野田のいら立ち回避の姿勢は「脱パフォーマンス」の政治とも言える。鳩山由紀夫の普天間問題での「国外。最低でも県外」、「CO2削減25%」発言や、菅直人の浜岡原発停止など、枚挙にいとまがない舌先3寸政治の排除であろう。政財界に反発の強い「脱原発」の発言は一切せず、逆に国連では「原発の安全性を世界最高水準に高める」と述べた上に「原子力利用を模索する国々の関心に応える」と強調、原発輸出の継続を宣言した。原発再稼働も「春以降」と時期を明示した。直ちに読売新聞は社説で「安全な原発活用を公約」と歓迎したが、朝日は「大いに疑問がある」と反発し、社民党党首の福島みずほも「原発推進だ」と反対するなど、脱原発派は怒り心頭に発している。野田は事実上脱原発派を切り捨てたのだ。エネルギー確保の現実論に立ったのだ。これがいら立ち解除をもっとも象徴するものだろう。折から9月25日、原発立地の是非が争点となった山口・上関町長選で、原発推進派の現職がダブルスコアで3選を果たしたことは興味深い。復興増税も党内的いら立ちの主因となる消費増税を真っ先に排除して、安易な所得・法人増税を選択した。
もっとも、この八方美人の路線は外交デビュー早々で難問に直面した。初会談では、いきなり日米間に刺さった最大のとげである普天間移設問題でオバマが「結果が必要だ。これからの進展に期待している」と厳しくクギを刺したのだ。野田は「両政府の合意に従って協力を進めていきたい。地元沖縄の理解が得られるよう全力を尽くす」と答えざるを得なかった。要するに「はい、そういたします」とオバマに辺野古への移設実現を公約したのだ。オバマとはAPECで11月に会談することになるだろうから、会談すれば「全力を尽くした結果」が問題となる。鳩山が行った普天間大失政を菅が無責任にも放置し、ついにオバマもぶち切れる寸前に至っていたのだ。オバマにしてみれば支持率低迷で再選への焦りがある上に、日本の優柔不断が原因して、グアムへの海兵隊移転予算が議会で滞っており、対日外交で余裕を見せることなど不可能に近いのが現実なのだ。すくなくとも上院が、言われているように年末までに移転費用を認めなければ、日米関係にもろに跳ね返る構図となった。野田の「沖縄の皆さんは、少なくとも普天間の固定化は避けたいだろう」という発言から推量すれば、最終的には野田は沖縄県民に辺野古移転を受け入れるか、普天間を固定化するかのを選択を迫らななければならないポジションとなる。

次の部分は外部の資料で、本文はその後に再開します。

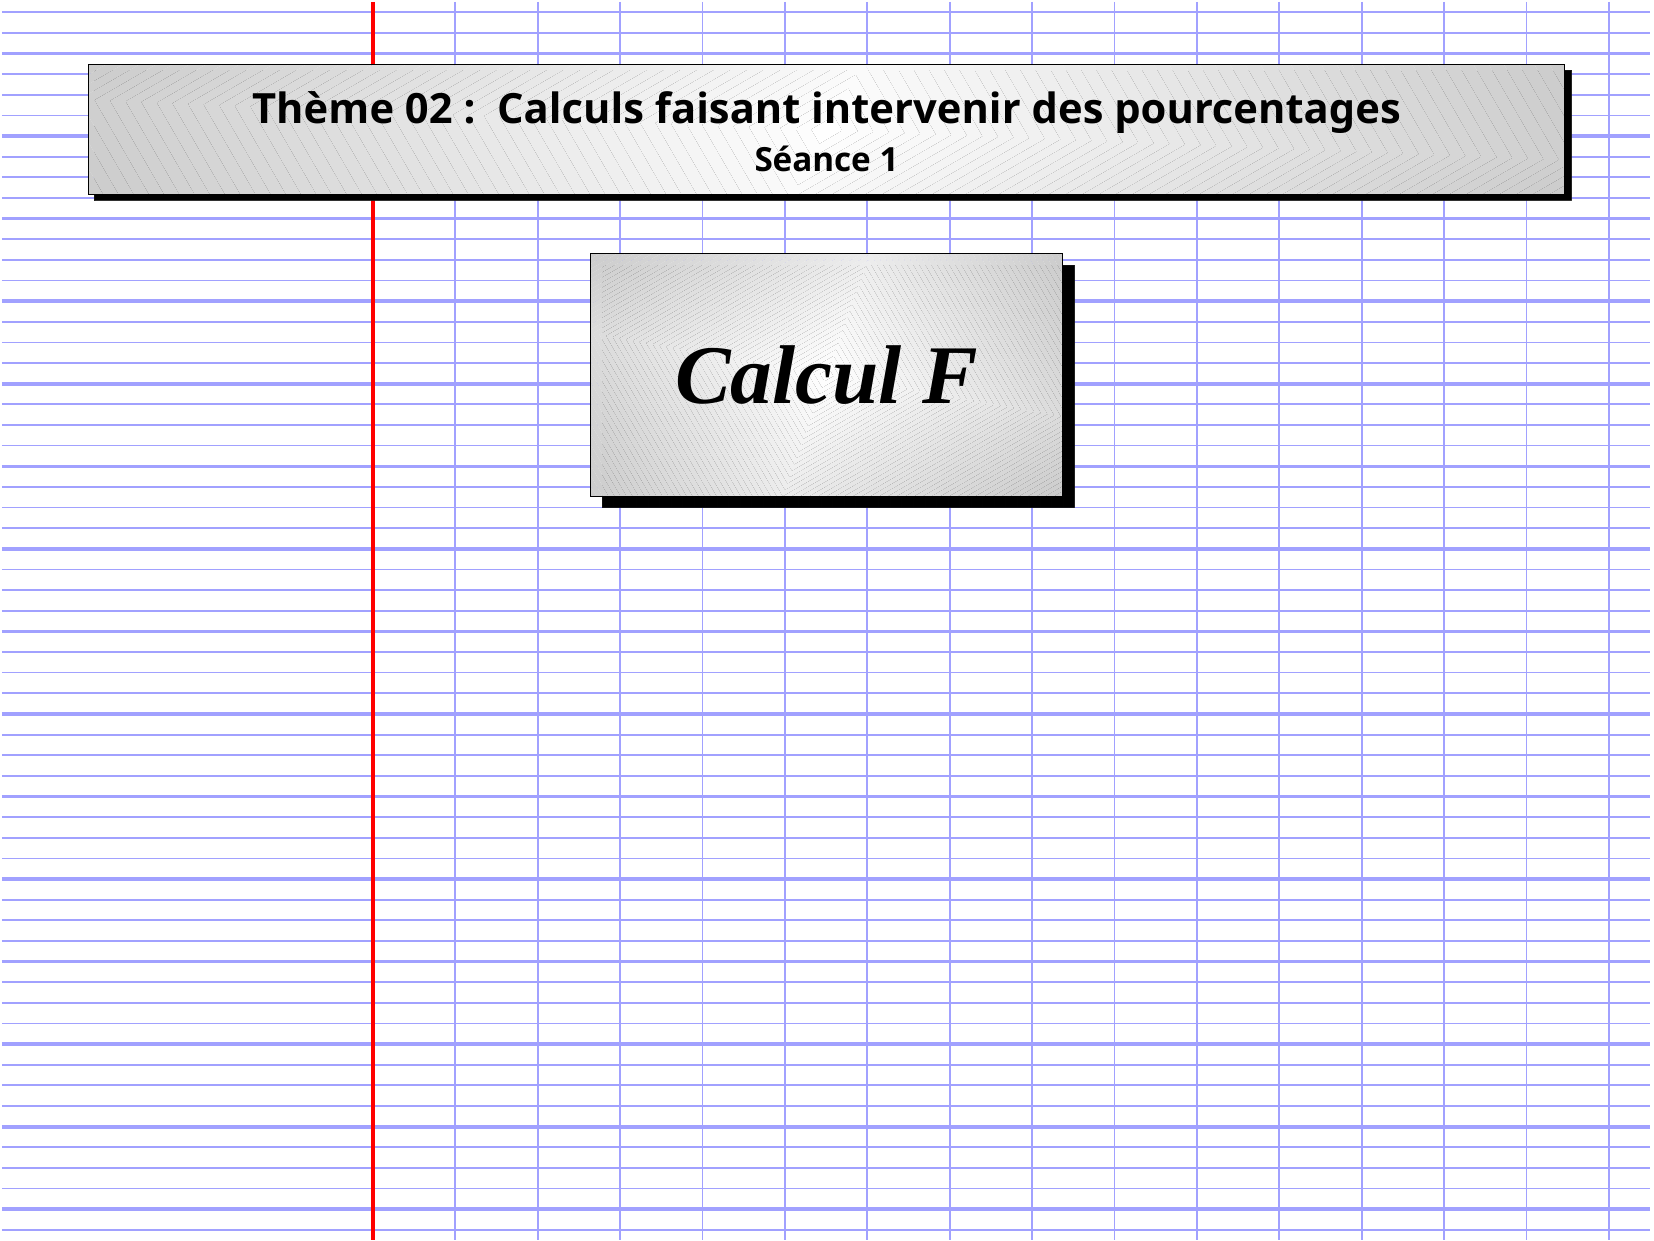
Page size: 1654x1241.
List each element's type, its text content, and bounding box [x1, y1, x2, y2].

text_box Thème 02 : Calculs faisant intervenir des pourcentages Séance 1 [88, 64, 1565, 195]
picture [0, 0, 1654, 1241]
text_box Calcul F [590, 253, 1063, 497]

しかし、沖縄の空気は、全くそのような状況認識が通用するような状況ではない。かっては辺野古移転を言い、いまや移転反対の急先鋒と化した知事・仲井間弘多は「銃剣とブルドーザーで基地を作るのか」とまで発言、すごんでいる。野田の路線を突き詰めれば、全国の反戦・基地反対運動の眠りを覚まし、砂川闘争、成田闘争に勝るとも劣らない普天間・辺野古闘争を巻き起こす可能性がある。闘争の先頭に仲井間が立ちかねない状況だ。国家の安全保障問題が一知事によって左右されるという事態でもある。自民党幹事長・石原伸晃は「普天間移転は鳩山さんがひっくり返したガラス細工だ。ガラス細工ゆえに元に戻せない」と述べているが、野田が全力を尽くしても解決出来る域をはるかに超えているのだ。元外務審議官・田中均が「もう一度日米協議をやり直す時期に来ている」と述べているのは、手詰まり打開は再交渉によるしかないという切羽詰まった状況を言い表しているのだろう。しかし、オバマに実現を公約した野田が「再交渉」などと言った途端に、政権は根底が揺らぐことになりかねない。オバマが「彼とは一緒に仕事が出来る」と“おいしい”言葉を漏らしたとされているが、この発言は期待値に過ぎないことがやがて分かるだろう。それにつけてもルーピー鳩山が残した普天間大失政は3代にわたって民主党政権に“祟り”続けている。他人事のように鳩山は「一年で首相を辞めずに踏ん張れ」などと述べているが、政権の命運を左右するのは自分の失政であることが判っていない。